Tramp heißt auf englisch Vagabund. Hier handelt es sich um den amerikanischen, der eine besondere Abart dieser Genossenschaft bildet.

Wenn in Europa jemand auf Wanderschaft geht, läuft er natürlich die Landstraße entlang. In Amerika ist das aber gar nicht natürlich; denn Landstraßen gibt's da nicht, wohl aber Eisenbahnen, die das ungeheure Land vom Atlantischen bis zum Stillen Ozeane, von den Präriestaaten an den Grenzen Kanadas bis zum Busen von Mexiko durchziehen.

Und zwischen den eisenblanken zwei Schienen, die in diese nicht endenwollenden Weiten hinauslaufen, wandert der Tramp in jenem lässigen, leicht schlenkerigen, aber gleichmäßigen und fördernden Schritte, der Amerikanern eigen ist – das heißt, wenn die Fundierung des Bahnkörpers das erlaubt; besteht aber der Boden aus leichtem Sande, wie in den Wüstenstrecken des Südwestens, oder in gar zu grobschlächtigem Schotter, dann ist es mit der Leichtigkeit und Gleichmäßigkeit des Schrittes vorbei, dann muß der Fuß des Wandernden auf die Schwellen zielen, und die liegen nichts weniger als gleichmäßig.
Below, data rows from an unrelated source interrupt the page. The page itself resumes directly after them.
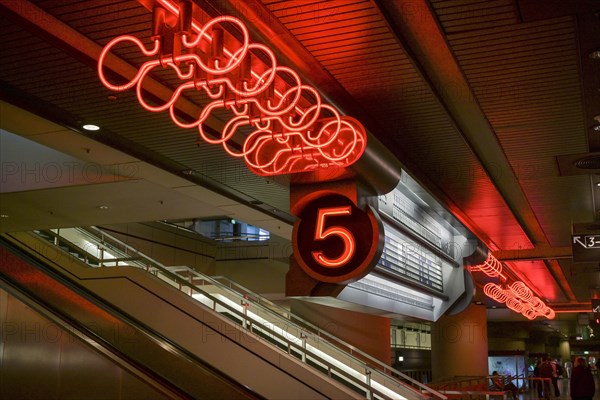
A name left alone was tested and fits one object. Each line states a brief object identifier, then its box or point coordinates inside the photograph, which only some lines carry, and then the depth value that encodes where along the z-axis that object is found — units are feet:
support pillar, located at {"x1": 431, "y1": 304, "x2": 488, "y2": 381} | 68.18
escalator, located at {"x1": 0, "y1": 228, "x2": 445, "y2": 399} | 26.84
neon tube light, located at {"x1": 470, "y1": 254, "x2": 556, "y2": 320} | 42.39
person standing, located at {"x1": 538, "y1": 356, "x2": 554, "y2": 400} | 66.51
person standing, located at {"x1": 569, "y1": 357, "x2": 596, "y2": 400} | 40.22
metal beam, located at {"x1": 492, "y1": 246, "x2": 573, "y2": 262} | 44.73
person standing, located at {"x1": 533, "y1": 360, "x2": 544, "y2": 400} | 73.26
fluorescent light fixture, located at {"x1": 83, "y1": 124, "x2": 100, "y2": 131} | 22.40
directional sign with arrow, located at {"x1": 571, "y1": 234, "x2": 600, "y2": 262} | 33.99
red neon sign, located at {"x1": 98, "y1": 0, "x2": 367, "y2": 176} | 11.98
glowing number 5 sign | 19.56
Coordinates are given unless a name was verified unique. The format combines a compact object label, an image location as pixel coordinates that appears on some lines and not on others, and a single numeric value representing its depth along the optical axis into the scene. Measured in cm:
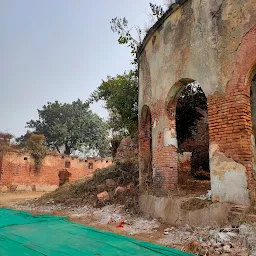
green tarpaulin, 453
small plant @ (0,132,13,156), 2111
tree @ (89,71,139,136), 1182
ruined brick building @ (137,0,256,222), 557
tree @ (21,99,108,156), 3550
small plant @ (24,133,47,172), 2302
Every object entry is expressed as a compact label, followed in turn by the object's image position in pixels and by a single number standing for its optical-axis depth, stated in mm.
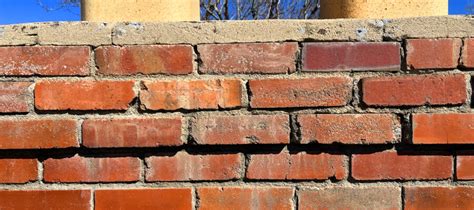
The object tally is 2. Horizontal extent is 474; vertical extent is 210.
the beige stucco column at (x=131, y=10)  1714
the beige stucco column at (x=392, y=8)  1666
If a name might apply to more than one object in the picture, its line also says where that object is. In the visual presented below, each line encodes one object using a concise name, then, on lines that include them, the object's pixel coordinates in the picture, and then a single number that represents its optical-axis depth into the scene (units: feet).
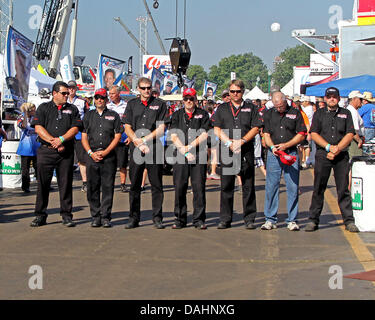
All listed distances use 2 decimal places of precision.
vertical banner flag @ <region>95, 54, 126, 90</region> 69.22
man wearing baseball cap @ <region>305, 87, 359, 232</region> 30.78
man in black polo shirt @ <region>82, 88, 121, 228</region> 32.30
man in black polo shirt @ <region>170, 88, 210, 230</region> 31.73
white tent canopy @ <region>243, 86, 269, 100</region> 121.15
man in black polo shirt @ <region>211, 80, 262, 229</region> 31.54
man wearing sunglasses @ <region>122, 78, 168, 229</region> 31.48
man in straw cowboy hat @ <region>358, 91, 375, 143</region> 45.34
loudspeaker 62.44
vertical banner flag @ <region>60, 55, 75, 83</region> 90.02
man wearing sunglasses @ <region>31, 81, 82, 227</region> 32.22
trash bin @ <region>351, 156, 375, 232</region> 30.17
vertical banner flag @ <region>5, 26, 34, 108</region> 49.32
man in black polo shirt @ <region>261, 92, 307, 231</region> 31.19
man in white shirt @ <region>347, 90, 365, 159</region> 41.87
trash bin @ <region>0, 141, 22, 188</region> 48.44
Die Eisenbahnbrücken sind amerikanisch-primitiv; sie bestehen aus zwei Eisenträgern, die den Fluß oder die Schlucht überspannen, und darauf sind Schwellen und Schienen einfach aufmontiert. Bodenbelag und Brückengeländer gelten als Luxus. So gähnt zwischen den einzelnen Schwellen die Leere; kommt dazu noch eine beträchtliche Höhe der Brücke, so gehören einigermaßen starke Nerven zum Passieren dieser Übergänge. Manche Linien haben aus löblicher Sparsamkeit besonders lange Brücken in nur eingleisiger Ausführung. Wenn da ein Zug einem die Brücke passierenden Tramp begegnet gibt's für diesen kein Beiseitetreten; er kann nur zwischen Zermalmtwerden und dem Sprunge in die Tiefe wählen – es sei denn, er besitzt die nötigen Muskeln, und der Zug ist nicht gar zu lang: dann kann er versuchen, sich bei freihängendem Körper mit den Händen an eine Schwelle zu klammern und den eisernen Tod über sich wegdonnern zu lassen. Aber das glückt selten! –

Der Lebensunterhalt ist für den Tramp eine ziemlich einfache Frage. Von den Tischen dieses großen, reichen Landes fällt genug ab, und der Amerikaner des platten Landes ist gastfreundlich. Nur muß der Wanderer sehen, daß er zur rechten Zeit beim Farmer anklopft; denn in Amerika macht man nur drei Mahlzeiten am Tage – dazwischen ist nichts im Hause, nicht einmal Brot; denn das wird zu jeder Mahlzeit in Gestalt von Maismehlbiskuits frisch gebacken.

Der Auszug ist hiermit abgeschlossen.